The Biden administration has dialed up its crackdown on so-called “ghost guns” by issuing guidance that basically expands the definition of what “readily converted” means in a new federal rule and making more do-it-yourself pistol parts subject to restrictions.
In an open letter to firearms dealers (pdf) dated Dec. 27, the Bureau of Alcohol, Tobacco, Firearms, and Explosives (ATF) told firearm vendors that nearly-complete handgun frames or receivers—basically the pistol grip and firing mechanism—will be treated the same as fully completed firearms.
Ghost Gun Rule
Firearm vendors who sell near-complete pistol frames and receivers—often as kits that can be relatively easily turned into untraceable homemade guns—were hit with the new rule in August, which required that frames and receivers that could be “readily converted” into fully operational guns are subject to the same regulations as traditional firearms.

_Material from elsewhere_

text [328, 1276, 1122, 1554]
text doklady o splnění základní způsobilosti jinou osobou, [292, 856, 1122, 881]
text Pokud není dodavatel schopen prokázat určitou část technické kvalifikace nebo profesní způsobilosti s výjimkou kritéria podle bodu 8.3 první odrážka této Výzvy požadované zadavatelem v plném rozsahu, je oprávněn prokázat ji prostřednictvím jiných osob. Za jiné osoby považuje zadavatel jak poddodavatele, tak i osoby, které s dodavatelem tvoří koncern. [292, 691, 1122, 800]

The August regulation, dubbed the Ghost Gun Rule, meant that kits containing partially complete frames or receivers plus assembly tools and instructions were subject to licensing, background check, and serialization requirements.
But ambiguity around the definition of the word “readily” in the regulation meant that some vendors continued to sell nearly complete unserialized frames and receivers as standalone products while additional components needed to finalize their at-home manufacture were offered separately, or by third parties.
Such was the argument made in an October letter (pdf) by a dozen or so Democrat lawmakers to the ATF and Justice Department, which claimed that a number of ghost-gun companies were continuing to sell unserialized frames and receivers by interpreting “readily” in a way that amounted to a loophole.